Glyphosate is a herbicide that’s commonly used to manage the way plants grow, to kill undesired plants, and to prepare crops for harvest. GMO crops are created to withstand glyphosate, allowing the pesticide to selectively kill unwanted plants without harming food crops. Other non-GMO crops like various fruits and vegetables may also be sprayed with glyphosate so that they can be harvested more quickly.
Glyphosate is also found in commercial weed killers used on lawns or in gardens. External exposure to plants that have been sprayed by glyphosate and are still wet can cause respiratory irritation, as well as irritation to the skin and eyes. Moreover, some research surmises that with long-term exposure to products containing glyphosate (like Roundup), there is an increased risk for certain chronic illnesses.

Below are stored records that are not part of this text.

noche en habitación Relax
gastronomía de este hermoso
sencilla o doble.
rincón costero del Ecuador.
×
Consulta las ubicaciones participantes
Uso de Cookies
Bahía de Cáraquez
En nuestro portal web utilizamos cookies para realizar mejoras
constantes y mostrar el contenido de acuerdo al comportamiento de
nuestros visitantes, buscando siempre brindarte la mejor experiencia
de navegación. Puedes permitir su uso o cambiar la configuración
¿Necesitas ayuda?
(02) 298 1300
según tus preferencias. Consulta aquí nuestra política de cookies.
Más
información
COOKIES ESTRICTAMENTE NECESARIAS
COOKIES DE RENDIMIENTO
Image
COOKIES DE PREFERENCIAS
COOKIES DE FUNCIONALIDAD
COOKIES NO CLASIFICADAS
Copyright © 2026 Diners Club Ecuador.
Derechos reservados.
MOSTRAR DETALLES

While many of us are not regularly exposed to high levels of glyphosate, we are exposed to this ingredient internally by consuming the foods it is sprayed with. The list of foods that have been found to contain glyphosate residue is long, including soybeans, corn, oats, wheat and legumes and products made of these ingredients like cereals, oatmeals, pastas, and others. Fresh produce like apples, lemons, cucumbers, certain berries, potatoes, tomatoes, avocados, olives, pomegranate, walnuts, and others also have been shown to contain residue amounts of this ingredient.

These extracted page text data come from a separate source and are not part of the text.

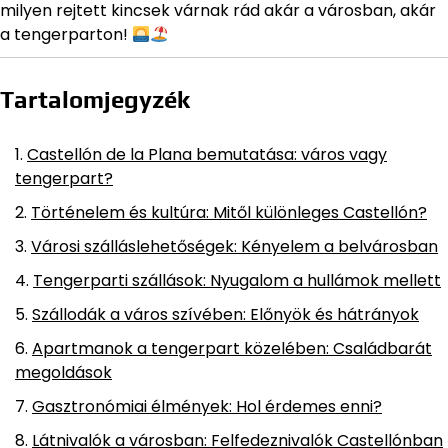
milyen rejtett kincsek várnak rád akár a városban, akár
a tengerparton!
Tartalomjegyzék
Castellón de la Plana bemutatása: város vagy
tengerpart?
Történelem és kultúra: Mitől különleges Castellón?
Városi szálláslehetőségek: Kényelem a belvárosban
Tengerparti szállások: Nyugalom a hullámok mellett
Szállodák a város szívében: Előnyök és hátrányok
Apartmanok a tengerpart közelében: Családbarát
megoldások
Gasztronómiai élmények: Hol érdemes enni?
Látnivalók a városban: Felfedeznivalók Castellónban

There has been a long debate around the safety of this chemical. In 2015, the World Health Organization’s International Agency for Research on Cancer (IAERC) identified glyphosate as a probable human carcinogen. There have also been claims suggesting a connection between glyphosate with celiac disease, reproductive and developmental issues, and an increased risk for pregnant women and children. These claims have been widely debated.
Other international agencies like the European Food Safety Authority suggest there is no harm when glyphosate is used correctly and only found in trace amounts. For all of the research that suggests there could be harm with this ingredient, there is research that suggests otherwise.
Because of the mixed research on this topic, I prefer to take a conservative approach and minimize my exposure to this chemical, along with all other pesticides. To limit exposure, buy organic where possible as glyphosate is banned from organic farming. However, organic does not guarantee your products are glyphosate-free. For example, the World Health Organization found traces of glyphosate in certain organic oat products. These products were found to have levels that were deemed safe, but residue was present nonetheless. To mitigate exposure, select whole, fresh foods that are ideally organic and from a local farmer that you trust, if/when possible. If you consume animal products, inquire about what the animals were fed, as crops with glyphosate residue may have been fed to the animal you are consuming. If possible, consider growing your own fruits and vegetables and use organic seeds and soil. Avoid processed foods, and be mindful of where your food is coming from if you do not have access to local items as certain countries and jurisdictions have different laws around what they do and do not allow in foods.